# Tripartite division of the soul



## Davidius (Mar 22, 2007)

For those of you who have read Plato, I was wondering if you could help me with regard to his tripartite division of the soul. My primary source is Book 4 of Republic.

In the book, Plato (through Socrates) uses what my professor refers to as a _Principle of Opposites (PO)_ to argue that the human soul must be divided into three parts because humans experience related yet conflicting desires. In his commentary, Dr.
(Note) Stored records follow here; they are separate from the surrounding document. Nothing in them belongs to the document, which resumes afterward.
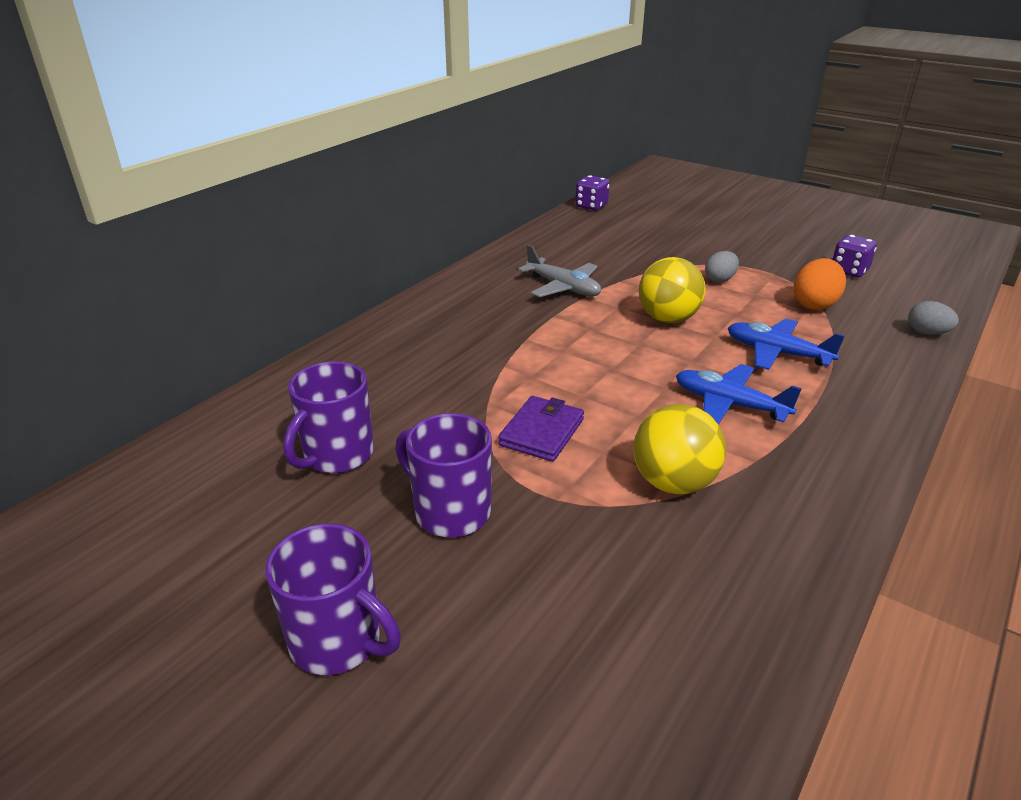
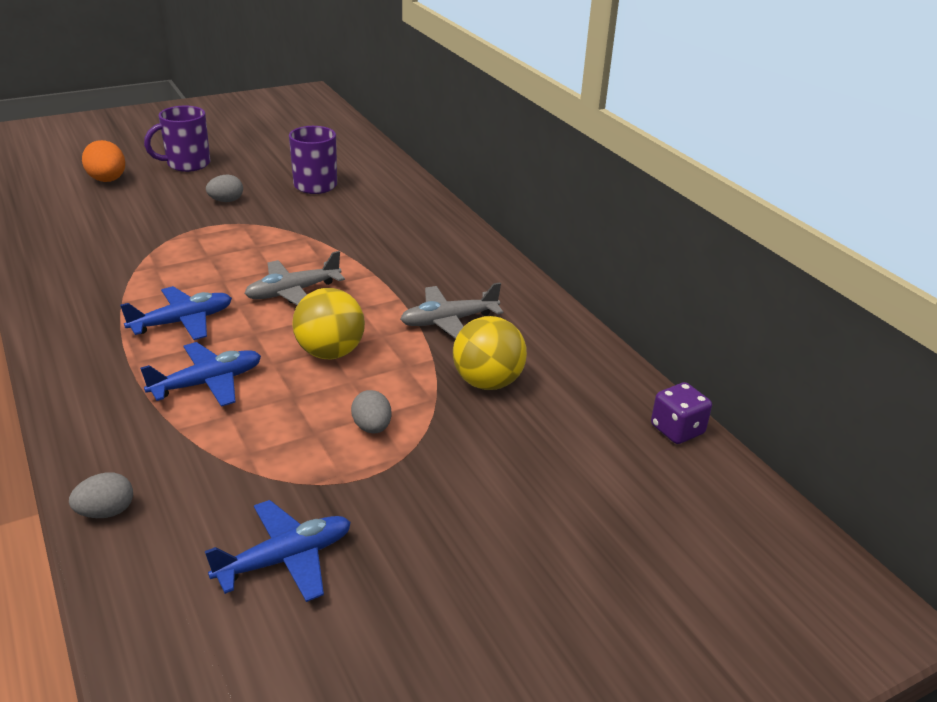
camera: 115 degrees right, 0 degrees up
(450, 511) = (226, 201): purple mug -> grey egg
(542, 432) = (254, 243): purple wallet -> none
(607, 367) = (293, 292): none -> grey plane
(673, 483) = (149, 266): yellow ball -> yellow ball (487, 382)
(814, 304) = (249, 465): orange egg -> orange egg (108, 180)
(849, 271) = (285, 559): purple dice -> blue plane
Reeve (my prof) states that "PO is simply the principle of noncontradiction, formulated in terms of properties rather than propositions, and restricted to properties that are relational forms." I'll quote some of Plato (with some of my own paraphrasing) to flesh this out a little.



> It is clear that the same thing cannot do or undergo opposite things; not, at any rate, in the same respect, in relation to the same thing, at the same time. So, if we ever find that happening here, we will know that we are not dealing with one and the same thing, but with many.
> 
> It is not possible for the same thing, at the same time, and in the same respect, to be standing still and moving. If one were to say that this were true of a spinning top, we would say that objects of this sort have multiple axes and that, while the object is moving with regard to one axis, it is still with regard to the other.
> 
> ...



Socrates to go on in saying that there is yet a third division of the soul, the spirited part. This part is sensitive to things such as honor, anger, valor, shame, etc. I won't go into too much detail with this part unless someone asks. I'm mainly interested in dealing with the PO, the very premise for the entire deal. At one point, Socrates states that the entire things falls apart if this premise can be proven false. I've read several articles, one of the best of which was by John Murray, on a scriptural response to trichotomy but I was wondering if anyone can help me answer Plato's philosophical argument from a philosophical standpoint. If a man wants to commit adultery because of sexual urges (appetitive) but also does not want to because of moral or other reasons, does this reasoning on his part prove that his soul is ontologically divided? I'm currently writing a paper in response to another paper on the "spirited element" of the soul and I'd like to refute the entire notion of trichotomy while also showing inconsistencies with the writer of the paper's notions of the spirited element and Plato's.


----------



## Dieter Schneider (Mar 22, 2007)

CarolinaCalvinist said:


> For those of you who have read Plato, I was wondering if you could help me with regard to his tripartite division of the soul. My primary source is Book 4 of Republic.
> 
> In the book, Plato (through Socrates) uses what my professor refers to as a _Principle of Opposites (PO)_ to argue that the human soul must be divided into three parts because humans experience related yet conflicting desires. In his commentary, Dr. Reeve (my prof) states that "PO is simply the principle of noncontradiction, formulated in terms of properties rather than propositions, and restricted to properties that are relational forms." I'll quote some of Plato (with some of my own paraphrasing) to flesh this out a little.
> 
> ...



Are you familiar with http://www.thirdmill.org/sermons/compile_topic.asp/site/iiim/category/subjects/topic/Nature of Man also see http://www.monergism.com/directory/...imple&search_kind=and&phrase=trichotomy&B1=Go


----------



## VanVos (Mar 22, 2007)

See here also for a paper by Dr.Bahnsen on the mind/body problem

http://www.cmfnow.com/articles/pa143.htm


----------



## Davidius (Mar 22, 2007)

Thanks, guys! Anyone else?


----------



## bookslover (Mar 22, 2007)

When I was a boy, I had several cans of Plato, which came in various colors. Never tried to eat the stuff, though, like some kids.


----------



## Davidius (Mar 23, 2007)

bookslover said:


> When I was a boy, I had several cans of Plato, which came in various colors. Never tried to eat the stuff, though, like some kids.



har har har


----------